» SUPPLIED PASSAGE:
::::::

Message boards : Number crunching : Wrong applications sent to my computer?
Message board moderation

To post messages, you must log in.

AuthorMessage
Jesse Viviano

Send message
Joined: 12 Feb 14
Posts: 72
Credit: 4,639,155
RAC: 0
Message 27154 - Posted: 14 Feb 2015, 2:01:27 UTC

I am using a Core i7-980X running 64-bit Windows 7. I recently noticed that my computer started to crunch SSE2 work units when it supports instruction sets up to SSE3 (a.k.a. PNI), and that it used to exclusively use the PNI application. I then let them finish and drain out. I then reset the project to try to get sent the SSE3 or PNI applications to get back to full speed. I knew that SSE3 was a minor improvement over SSE2, but I wanted maximum throughput. I was then given the no optimization 64-bit application, which the task manager shows is running in 32-bit mode by showing a *32 suffix to the process name. This application is much slower because the x87 FPU (the standard FPU for 32-bit x86 processors) is very slow and is the reason AMD made SSE2 the standard FPU for 64-bit mode. Could someone please fix the scheduler to send the correct applications to the correct computers?
ID: 27154 · Report as offensive     Reply Quote
[AF>FAH-Addict.net]toTOW

Send message
Joined: 9 Oct 10
Posts: 77
Credit: 3,671,357
RAC: 0
Message 27158 - Posted: 14 Feb 2015, 10:16:06 UTC

I'm seeing the same behaviour on my machines ...
ID: 27158 · Report as offensive     Reply Quote
Richard Haselgrove

Send message
Joined: 27 Oct 07
Posts: 186
Credit: 3,297,640
RAC: 0
Message 27159 - Posted: 14 Feb 2015, 13:43:27 UTC

I'm getting tasks mostly allocated to the sse2 application too, but I think the scheduler - within its own limitations - is operating as it was designed to.

The BOINC server keeps track of the apparent efficiency of each application, on each computer. You can see the values on the Application details link for each host - that link is my i7.

The efficiency is expressed as the 'Average processing rate' (APR) in GFLOPS. At the time of writing, my i7 is showing:

32-bit apps
SSE2: 11.72 GFLOPS
PNI: 10.12 GFLOPS

64-bit apps
SSE2: 13.51 GFLOPS
PNI: 10.51 GFLOPS

(make sure you look at the current 451.07 version, that the bottom of the list, when checking your own values)

So, on the information available, the scheduler is correct in picking SSE2 for that host (and a few others I've checked).

So, why does the SSE2 app appear to be faster, when we all know it isn't in reality? It's all to do with the averaging - the server doesn't measure the speed of each application directly, but works it out from the size of the jobs being sent out, and the time they take to run.

For this particular project, there are two problems with this approach.

1) 'The size of the job'. This is declared by the scientist submitting the job, and known as <rsc_fpops_est> - it's also used to calculate the estimated runtime shown in the task list in BOINC Manager. I haven't been keeping detailed records, but I have a suspicion that not every job has had the appropriate <rsc_fpops_est> recently: if the estimate is too low, and the job runs longer than BOINC expects, then the speed appears low and the application less efficient.

::::::

» EXERCISE INSTRUCTIONS:
• A. List the display names of everyone who posted in the forum thread.
• B. Answer these questions from the forum thread, each in a few words.
(i) What processor does the author of the first message use?
(ii) What average processing rate does Richard Haselgrove's i7 show for the 64-bit SSE2 app?
(iii) What name is given to the job size declared by the scientist submitting the job?

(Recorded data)
::::::

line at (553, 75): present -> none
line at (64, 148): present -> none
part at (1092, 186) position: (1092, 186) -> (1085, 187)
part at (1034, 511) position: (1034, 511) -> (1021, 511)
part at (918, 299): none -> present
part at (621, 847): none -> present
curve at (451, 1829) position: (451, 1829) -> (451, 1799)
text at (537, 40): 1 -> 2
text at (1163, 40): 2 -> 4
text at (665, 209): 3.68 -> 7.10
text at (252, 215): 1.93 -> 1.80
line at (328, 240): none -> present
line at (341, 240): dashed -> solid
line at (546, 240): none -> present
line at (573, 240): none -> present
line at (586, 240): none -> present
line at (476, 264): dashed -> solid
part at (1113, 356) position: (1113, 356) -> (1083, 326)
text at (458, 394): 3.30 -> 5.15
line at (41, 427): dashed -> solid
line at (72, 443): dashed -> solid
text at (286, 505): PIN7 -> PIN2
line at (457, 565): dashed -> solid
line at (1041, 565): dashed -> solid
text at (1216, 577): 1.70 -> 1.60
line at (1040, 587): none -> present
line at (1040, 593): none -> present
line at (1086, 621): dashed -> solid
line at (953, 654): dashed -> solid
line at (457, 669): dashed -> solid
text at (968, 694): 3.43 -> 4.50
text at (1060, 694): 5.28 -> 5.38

::::::

» OUTPUTS FOR THE TASKS:
• A.
Jesse Viviano
[AF>FAH-Addict.net]toTOW
Richard Haselgrove

• B.
(i) A Core i7-980X.
(ii) 13.51 GFLOPS.
(iii) <rsc_fpops_est>